Problem: Leaving every image behind, reproduce the records word for word.

Records to use:
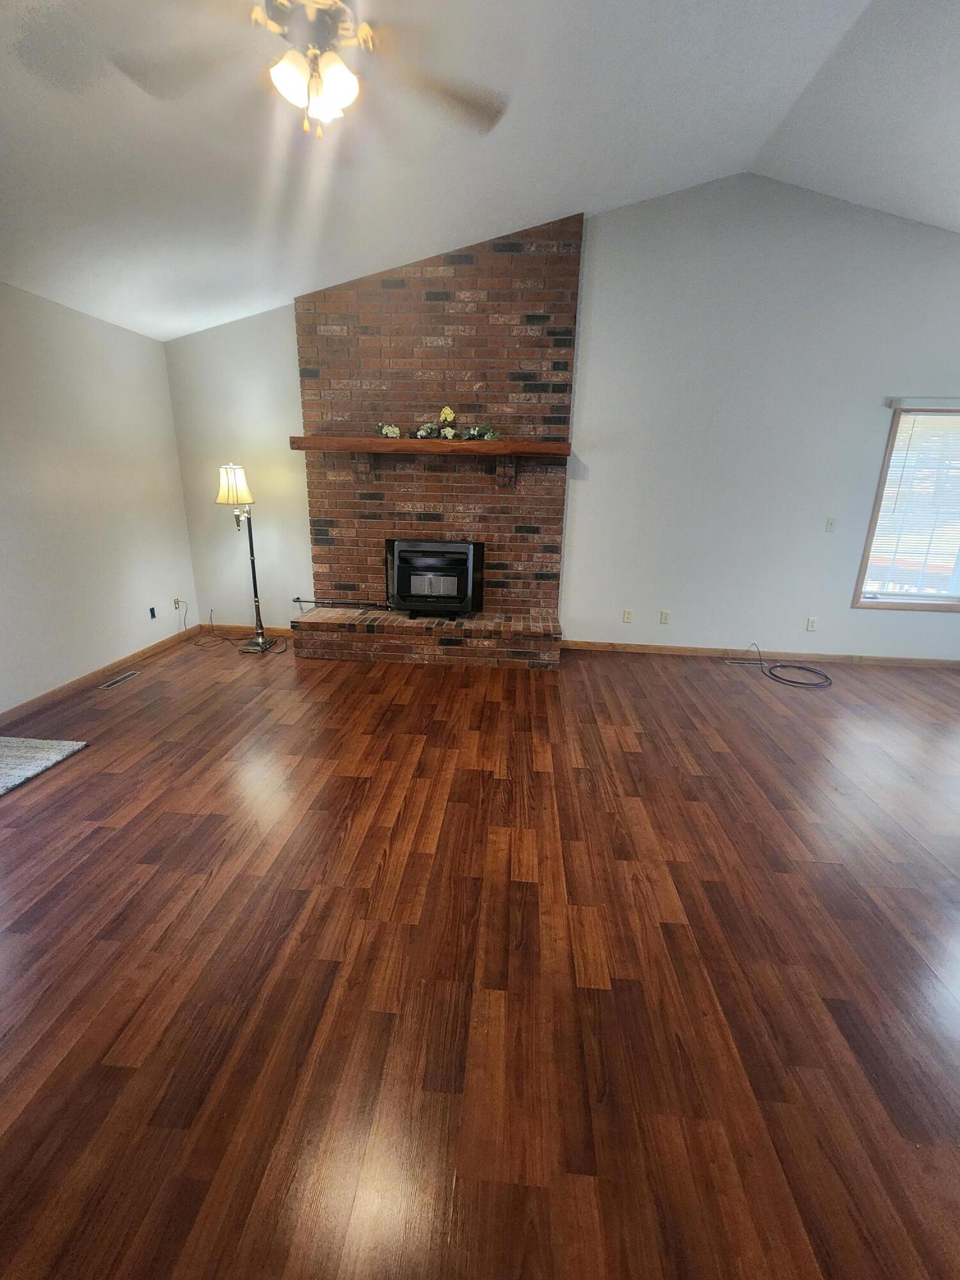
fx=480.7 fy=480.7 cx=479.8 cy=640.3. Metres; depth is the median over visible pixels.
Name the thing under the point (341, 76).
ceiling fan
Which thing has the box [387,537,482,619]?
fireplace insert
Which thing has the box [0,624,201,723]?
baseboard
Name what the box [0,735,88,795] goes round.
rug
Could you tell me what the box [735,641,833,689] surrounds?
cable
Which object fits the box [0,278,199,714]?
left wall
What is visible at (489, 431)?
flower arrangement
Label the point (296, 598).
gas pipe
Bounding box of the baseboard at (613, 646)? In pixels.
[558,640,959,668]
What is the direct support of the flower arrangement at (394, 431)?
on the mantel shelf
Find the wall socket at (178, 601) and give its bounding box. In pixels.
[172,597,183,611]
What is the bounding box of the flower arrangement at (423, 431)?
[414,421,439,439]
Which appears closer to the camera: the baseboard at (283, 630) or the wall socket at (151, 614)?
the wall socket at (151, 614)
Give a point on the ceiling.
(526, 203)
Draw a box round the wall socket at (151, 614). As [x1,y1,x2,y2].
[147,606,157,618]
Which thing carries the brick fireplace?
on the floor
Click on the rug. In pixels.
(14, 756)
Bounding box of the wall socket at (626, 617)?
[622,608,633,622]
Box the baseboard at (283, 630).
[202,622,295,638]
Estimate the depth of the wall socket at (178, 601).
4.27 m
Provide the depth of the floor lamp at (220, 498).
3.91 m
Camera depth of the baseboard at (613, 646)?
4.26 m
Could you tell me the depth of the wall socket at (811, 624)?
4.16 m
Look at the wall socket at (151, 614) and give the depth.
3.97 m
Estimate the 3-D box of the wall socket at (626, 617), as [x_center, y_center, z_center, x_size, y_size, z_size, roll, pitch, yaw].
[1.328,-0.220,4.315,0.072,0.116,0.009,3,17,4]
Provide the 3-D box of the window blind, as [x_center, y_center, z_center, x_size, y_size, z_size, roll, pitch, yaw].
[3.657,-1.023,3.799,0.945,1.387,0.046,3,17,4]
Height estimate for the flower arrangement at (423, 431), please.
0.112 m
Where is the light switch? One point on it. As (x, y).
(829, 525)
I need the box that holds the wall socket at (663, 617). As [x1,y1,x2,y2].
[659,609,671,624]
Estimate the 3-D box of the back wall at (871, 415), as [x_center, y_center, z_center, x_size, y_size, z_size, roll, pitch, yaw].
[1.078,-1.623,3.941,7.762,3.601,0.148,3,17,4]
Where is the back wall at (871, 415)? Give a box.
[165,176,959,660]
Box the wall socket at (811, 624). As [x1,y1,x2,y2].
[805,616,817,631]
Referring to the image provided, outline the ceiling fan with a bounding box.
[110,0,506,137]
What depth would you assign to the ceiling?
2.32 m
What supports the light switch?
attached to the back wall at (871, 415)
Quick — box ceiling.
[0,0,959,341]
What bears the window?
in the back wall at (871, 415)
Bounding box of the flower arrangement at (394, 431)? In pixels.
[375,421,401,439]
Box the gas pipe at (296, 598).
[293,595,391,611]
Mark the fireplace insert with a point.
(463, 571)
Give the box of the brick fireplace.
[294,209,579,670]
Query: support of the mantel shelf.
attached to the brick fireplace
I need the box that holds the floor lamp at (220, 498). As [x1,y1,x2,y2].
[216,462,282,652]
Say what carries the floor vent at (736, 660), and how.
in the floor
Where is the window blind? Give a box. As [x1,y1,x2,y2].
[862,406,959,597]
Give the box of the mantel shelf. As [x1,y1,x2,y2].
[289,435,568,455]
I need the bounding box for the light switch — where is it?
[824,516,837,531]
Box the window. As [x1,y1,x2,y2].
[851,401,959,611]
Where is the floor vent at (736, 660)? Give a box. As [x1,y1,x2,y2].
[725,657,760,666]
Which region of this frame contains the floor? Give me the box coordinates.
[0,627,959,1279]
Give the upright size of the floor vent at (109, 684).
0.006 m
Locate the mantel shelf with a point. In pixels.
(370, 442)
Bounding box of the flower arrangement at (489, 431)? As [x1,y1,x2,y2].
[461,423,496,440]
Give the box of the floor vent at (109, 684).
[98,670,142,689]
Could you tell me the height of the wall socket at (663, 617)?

Solution to this problem:
fx=480.7 fy=480.7 cx=479.8 cy=640.3. Metres; depth is the median over visible pixels.
Name the thing under the point (341, 76).
ceiling fan
Which thing has the box [387,537,482,619]?
fireplace insert
Which thing has the box [0,624,201,723]?
baseboard
Name what the box [0,735,88,795] goes round.
rug
Could you tell me what the box [735,641,833,689] surrounds?
cable
Which object fits the box [0,278,199,714]?
left wall
What is visible at (489, 431)?
flower arrangement
Label the point (296, 598).
gas pipe
Bounding box of the baseboard at (613, 646)? In pixels.
[558,640,959,668]
What is the direct support of the flower arrangement at (394, 431)?
on the mantel shelf
Find the wall socket at (178, 601) and give its bounding box. In pixels.
[172,597,183,611]
What is the bounding box of the flower arrangement at (423, 431)?
[414,421,439,439]
Which appears closer to the camera: the baseboard at (283, 630) or the wall socket at (151, 614)?
the wall socket at (151, 614)
Give a point on the ceiling.
(526, 203)
Draw a box round the wall socket at (151, 614). As [x1,y1,x2,y2].
[147,606,157,618]
Which thing carries the brick fireplace?
on the floor
Click on the rug. In pixels.
(14, 756)
Bounding box of the wall socket at (626, 617)?
[622,608,633,622]
Box the baseboard at (283, 630).
[202,622,295,638]
Estimate the depth of the wall socket at (178, 601).
4.27 m
Provide the depth of the floor lamp at (220, 498).
3.91 m
Camera depth of the baseboard at (613, 646)?
4.26 m
Could you tell me the depth of the wall socket at (811, 624)?
4.16 m
Look at the wall socket at (151, 614) and give the depth.
3.97 m
Estimate the 3-D box of the wall socket at (626, 617), as [x_center, y_center, z_center, x_size, y_size, z_size, roll, pitch, yaw].
[1.328,-0.220,4.315,0.072,0.116,0.009,3,17,4]
Provide the 3-D box of the window blind, as [x_center, y_center, z_center, x_size, y_size, z_size, roll, pitch, yaw].
[3.657,-1.023,3.799,0.945,1.387,0.046,3,17,4]
Height estimate for the flower arrangement at (423, 431), please.
0.112 m
Where is the light switch? One point on it. As (x, y).
(829, 525)
I need the box that holds the wall socket at (663, 617). As [x1,y1,x2,y2].
[659,609,671,624]
Estimate the 3-D box of the back wall at (871, 415), as [x_center, y_center, z_center, x_size, y_size, z_size, roll, pitch, yaw].
[1.078,-1.623,3.941,7.762,3.601,0.148,3,17,4]
Where is the back wall at (871, 415)? Give a box.
[165,176,959,660]
Box the wall socket at (811, 624). As [x1,y1,x2,y2].
[805,616,817,631]
Referring to the image provided, outline the ceiling fan with a bounding box.
[110,0,506,137]
What depth would you assign to the ceiling?
2.32 m
What supports the light switch?
attached to the back wall at (871, 415)
Quick — box ceiling.
[0,0,959,341]
What bears the window?
in the back wall at (871, 415)
Bounding box of the flower arrangement at (394, 431)? In pixels.
[375,421,401,439]
Box the gas pipe at (296, 598).
[293,595,391,611]
Mark the fireplace insert with a point.
(463, 571)
Give the box of the brick fireplace.
[294,209,579,670]
Query: support of the mantel shelf.
attached to the brick fireplace
I need the box that holds the floor lamp at (220, 498). As [x1,y1,x2,y2].
[216,462,282,652]
Say what carries the floor vent at (736, 660), and how.
in the floor
Where is the window blind? Give a box. As [x1,y1,x2,y2].
[862,406,959,597]
Give the box of the mantel shelf. As [x1,y1,x2,y2].
[289,435,568,455]
I need the bounding box for the light switch — where is it?
[824,516,837,531]
Box the window. As [x1,y1,x2,y2].
[851,401,959,611]
Where is the floor vent at (736, 660)? Give a box. As [x1,y1,x2,y2].
[725,657,760,666]
Which region of this frame contains the floor? Give me the box coordinates.
[0,627,959,1279]
Give the upright size of the floor vent at (109, 684).
0.006 m
Locate the mantel shelf with a point. In pixels.
(370, 442)
Bounding box of the flower arrangement at (489, 431)? As [x1,y1,x2,y2].
[461,423,496,440]
Give the box of the floor vent at (109, 684).
[98,670,142,689]
Could you tell me the height of the wall socket at (663, 617)?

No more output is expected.